The procedure tests for causes of syncope by attempting to cause syncope by having the patient lie flat on a special table or bed and then be monitored with ECG and a blood pressure monitor that measure continuous, beat to beat, non-invasively. The table then creates a change in posture from lying to standing.

==Indications==
TTT may be indicated when the initial evaluation for syncope fails to provide a definitive, highly probable, or potential diagnosis, but instead raises clinical suspicion of reflex syncope, orthostatic hypotension, postural orthostatic tachycardia syndrome, or psychogenic pseudosyncope. TTT can help further investigate these conditions and aid in establishing an accurate diagnosis.

==Preparations==
Before taking the test, the patient may be instructed to fast for a period before the test will take place and to stop taking any medications. On the day of the tilt table test, an intravenous line may be placed in case the patient needs to be given medications quickly; however, this may influence the results of the test and may only be indicated in particular circumstances. More recently, many investigators monitor cerebral perfusion pressure using mean flow velocity recording with transcranial Doppler ultrasound in supine horizontal position, during and after head-up tilt. An 18 MHz ultrasound transducer is placed on the temporal bone above the cheekbone, using headgear to hold the probe in place.

==Procedure==
A tilt table test can be done in different ways and be modified for individual circumstances. In some cases, the patient will be strapped to a tilt table lying flat and then tilted or suspended completely or almost completely upright (as if standing). Most of the time, the patient is suspended at an angle of 60 to 80 degrees. Sometimes, the patient will be given a drug, such as glyceryl trinitrate (nitroglycerin) or isoproterenol, to create further susceptibility to the test. In all cases, the patient is instructed not to move. Symptoms, blood pressure, pulse, electrocardiogram, and sometimes blood oxygen saturation are recorded. The test either ends when the patient faints or develops other significant symptoms, or after a set period (usually from 20 to 45 minutes, depending on the facility or individualized protocol).

==Diagnostic symptoms==
A tilt table test is considered positive if the patient experiences symptoms associated with a drop in blood pressure or cardiac arrhythmia. A normal person's blood pressure will not drop dramatically while standing, because the body will compensate for this posture with a slight increase in heart rate and constriction of the blood vessels in the legs. If this process does not function normally in the patient, the test could provoke signs and symptoms ranging from minor lightheadedness to a very severe cardiac episode, depending on the person.

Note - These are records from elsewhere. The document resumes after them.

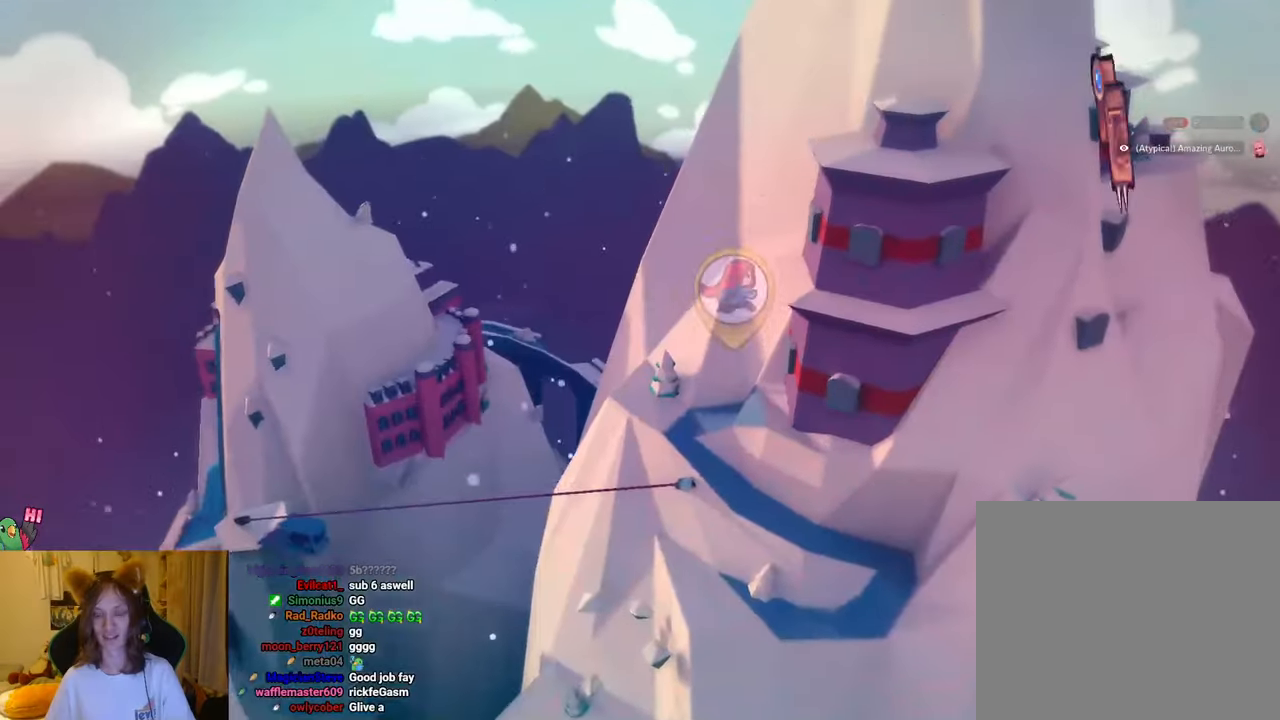
Gameplay with a controller (Nintendo layout); each line is a JSON object with the inputs held at the frame after it. "events" lists button and stick changes between this image and that frame as [ms after this image, input, new state], when the widget could be followed in between. Not read: DPAD_LEFT HOME L1 L3 R3 START.
{"buttons": ["B"], "left_stick": "center", "right_stick": "center", "events": [[350, "B", "down"]]}
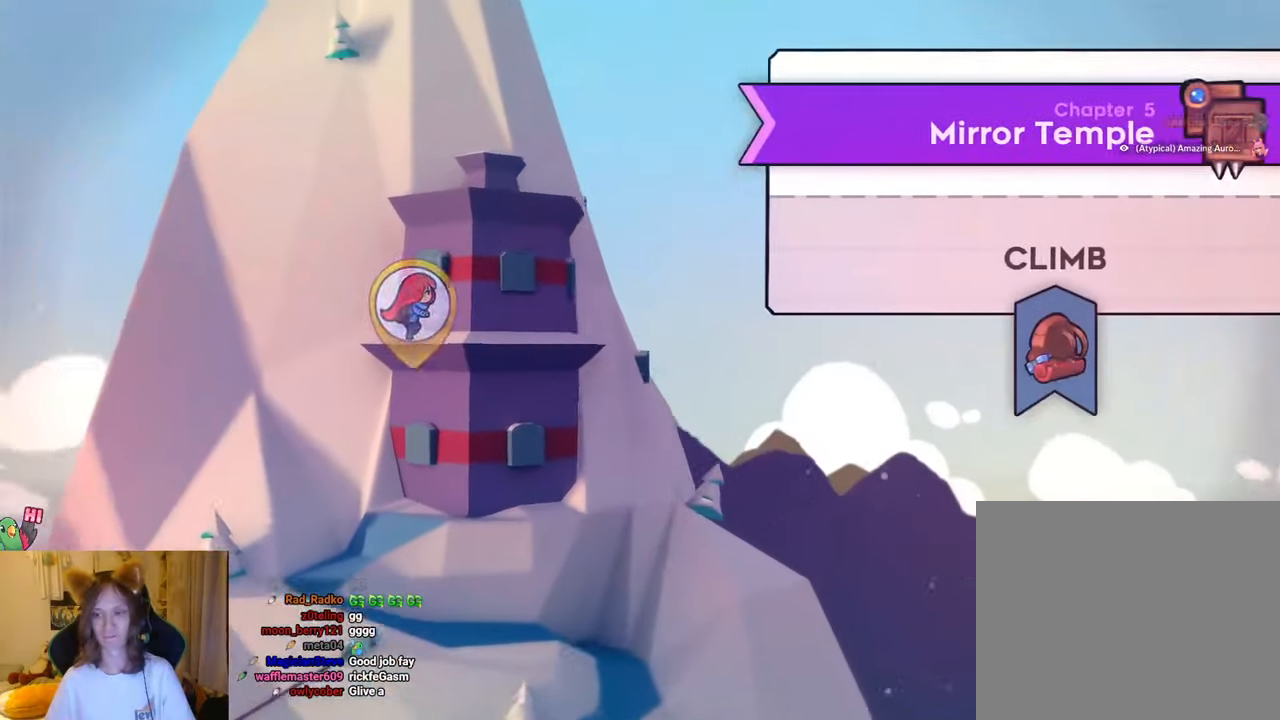
{"buttons": [], "left_stick": "center", "right_stick": "center", "events": [[17, "B", "up"]]}
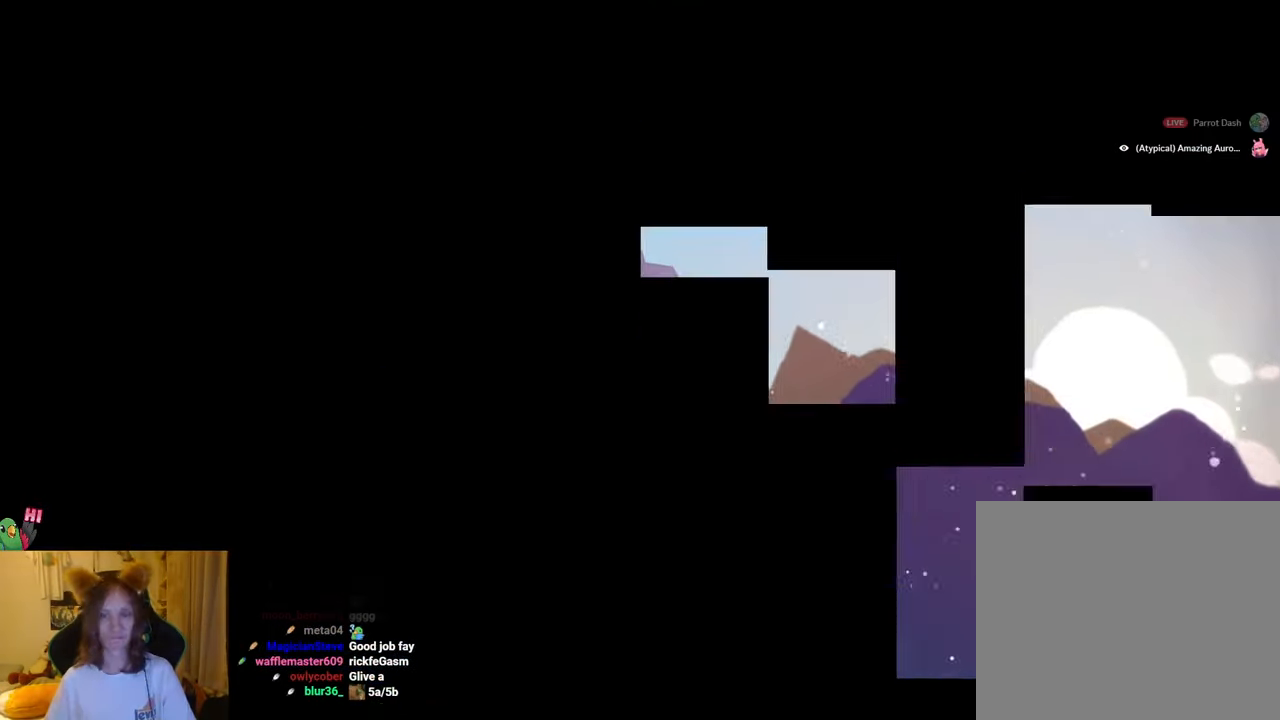
{"buttons": [], "left_stick": "center", "right_stick": "center", "events": []}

A common side effect during tilt table testing is a feeling of heaviness and warmth in the lower extremities. This is due to blood pooling in the legs and, to onlookers, the patient's lower extremities may appear blotchy, pink, or red.

Dizziness or lightheadedness are also likely to occur in susceptible patients. Tilt table testing could provoke fainting or syncope. It is the purpose of the test to provoke these symptoms, in order to aid in diagnosis. It may not be appropriate, or indeed even possible, to stop the test before fainting occurs, as the drop in blood pressure or pulse rate associated with fainting can come on in seconds. This is why the patient's blood pressure and ECG should be continuously monitored during the test. If at any time in tilt table testing a patient loses consciousness, they will be returned to a supine or head down position and will be given immediate medical attention, which could include being given fluids or perhaps atropine or a sympathomimetic drug like epinephrine or ephedrine which will raise blood pressure and heart rate rapidly. In extreme cases, tilt table testing could provoke seizures or even cause the heart to stop. The heart resumes beating normally upon being returned to a flat or head-down position.

A drop in blood pressure during the tilt table test is indicative of orthostatic hypotension. A marked increase in heart rate in the absence of orthostatic hypotension is indicative of postural orthostatic tachycardia syndrome.